[RFA] Fix for testsuite errors with gdbserver (remote)

Mon Feb 21 11:50:00 GMT 2011

On Friday 18 February 2011 20:30:15, Tom Tromey wrote:
> Tom> All that python_inferior_exit is doing to provoke the crash is calling
> Tom> get_current_arch.  Under what circumstances is this not safe?  I would
> Tom> have thought -- perhaps naively -- that it was always safe.

You should only call get_current_arch when preparing to run a command, as
default context gdbarch for the user commands (so "global" is really the
interpreter's default gdbarch).
That was part of the whole effort to eliminate the current_gdbarch global.
All other places should use the gdbarch associated with whatever
operation/object the code is doing/manipulating.  E.g., do something
in the current context while the inferior is running, use the current
frame's gdbarch.  Do something related to an obfile, use the obfile
gdbarch, etc.

At the top level, preparing to execute a command, the whole global
state (inferior_ptid, current_inferior, etc.) is in a state that
the core wants to see it in.  Several places in GDB need to
switch inferior_ptid to something else temporarily, at which point
you lose the mapping the core side relies on at most places, between
inferior_ptid, and a thread.  The tear down code paths 
do _not_ and cannot assume there's such a connection.
inferior_ptid will point to a whole process, not a thread.  There
are other places, but mostly at boundaries between the core, and
a target_ops.  Python is probably not being involved at such
times.  I hope, at least.

Now, the python hooks added a new subpath in the teardown path
that decided to query global state at a time the state is
transient, expecting to see it like the top level would.

Looking at the code,

 static void
 python_inferior_exit (struct inferior *inf)
 {
   struct cleanup *cleanup;
   LONGEST exit_code = -1;
   ptid_t ptidp;
   struct target_waitstatus status;

   cleanup = ensure_python_env (get_current_arch (), current_language);

   get_last_target_status (&ptidp, &status);

   exit_code = status.value.integer;

   if (exit_code >= 0
       && emit_exited_event (exit_code) < 0)
     gdbpy_print_stack ();

   do_cleanups (cleanup);
 }

I noted in <http://sourceware.org/ml/gdb/2011-02/msg00108.html>
that the get_current_arch() doesn't have any connection with
the INF argument.  It can be seen in the case at hand: we're
iterating over all inferiors and "exiting" them.  The current
inferior stays the same throughout the whole iteration.

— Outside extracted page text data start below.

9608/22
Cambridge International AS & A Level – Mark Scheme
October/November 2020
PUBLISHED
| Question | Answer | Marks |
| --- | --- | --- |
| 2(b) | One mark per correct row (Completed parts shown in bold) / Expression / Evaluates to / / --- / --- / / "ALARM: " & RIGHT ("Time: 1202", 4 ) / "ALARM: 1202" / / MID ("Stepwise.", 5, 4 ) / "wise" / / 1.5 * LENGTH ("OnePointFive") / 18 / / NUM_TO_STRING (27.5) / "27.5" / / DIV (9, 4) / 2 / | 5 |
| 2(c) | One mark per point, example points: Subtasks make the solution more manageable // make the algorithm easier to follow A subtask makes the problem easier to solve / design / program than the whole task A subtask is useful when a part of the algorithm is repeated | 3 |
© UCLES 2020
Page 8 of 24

I don't really understand the existence of python_gdbarch,
and why do we need to keep ensuring/preserving it throughout,
instead of using the most appropriate gdbarch whenever one
is necessary.

As I asked on the gdb@ list, what is the gdbarch that the
exited_event callback wants to see as current python_gdbarch?
One related to INF?  That's not where the whole current
context is pointing.  Or to whatever current thread or inferior
was selected at the top level before gdb started handling
the inferior's exit (think non-stop)?  Is it
just making sure the python_gdbarch remains unaltered
by the callback?  Then why not python_gdbarch instead of
get_current_arch()?  That is the "something" that I
was thinking this code may not be doing right.

That all said, it looks like the python api doesn't define
exactly what can be done on an ExitedEvent, and even if
we address the gdbarch issue, if it's intended that the
python user code can do whatever, we're likely to see python/gdb
calls there that try to do something that calls has_stack_frames,
and that will internal error too.  On that ground, I do think
we should put in Pierre's patch, as I'm not seeing what
possible harm can it do, and that gets things working again.
But I'll note that if the handler is allowed to assume the
whole api is available at this point, and that the current
global state can be used as if in the top-level, we'll
probably see other similar cases triggering.

-- 
Pedro Alves